But not all independents want to live exclusively with other independents, said David Tat, a junior who previously lived in Edens 3B where lived within a section he did not block with.

“I’m an independent, but that doesn’t mean anything, I’m all over the place because that’s where my friends are,” Tat said. “Just because you put a bunch of independents together doesn’t mean it’s going to recreate that East Campus feeling—they’ve already been [at Duke] for a while, they have their own friends, they aren’t just going to assimilate and be best friends [with their hall mates].”

Though enjoying his experience in Few, Tat, and several other students, said he did not think the absence of SLGs and sections was necessarily Few’s biggest draw. Tat said that so long as independents are not embedded in a section, he supports having sections and SLGs.

Michelle Jablons, a junior Few resident who previously lived in Keohane Quadrangle, said though it is necessary to have a place on campus for independents who do not want to live near large blocks, she added that students know where SLGs and sections are located on campus and can, for the most part, choose their housing accordingly.

“If you don’t want to be around them you don’t have to, and I feel like forcing them off campus will just make people angry,” Jablons said. “I know already there’s stuff off campus, it’s your choice to make what you want of your social life, but I don’t know what I’d say about [section and large block rules changing]. There are girls on my hall in a sorority, but it doesn’t feel like a section… they don’t really have more than five or six rooms.”

Many of Few’s multitude of juniors are just returned from studying abroad.

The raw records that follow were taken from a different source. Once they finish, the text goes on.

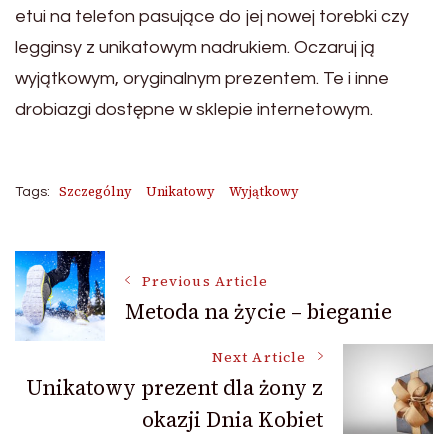
etui na telefon pasujące do jej nowej torebki czy
legginsy z unikatowym nadrukiem. Oczaruj ją
wyjątkowym, oryginalnym prezentem. Te i inne
drobiazgi dostępne w sklepie internetowym.
Szczególny
Unikatowy
Wyjątkowy
Tags:
Post
Previous Article
Metoda na życie – bieganie
Navigation
Next Article
Unikatowy prezent dla żony z
okazji Dnia Kobiet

Jablons said she thinks the Few dynamic is an ideal way to help ease students’ transitions back into University life.

“I think it’s great this dorm got filled in with all new people so you’re coming back to Duke life, but you’re not coming back to a dorm where everyone’s been hanging out for a semester and you’re that one room.” Jablons said. “To move into a dorm that’d been empty for a semester as a big group is great, and I know a lot of sophomores are disappointed they won’t have that opportunity.”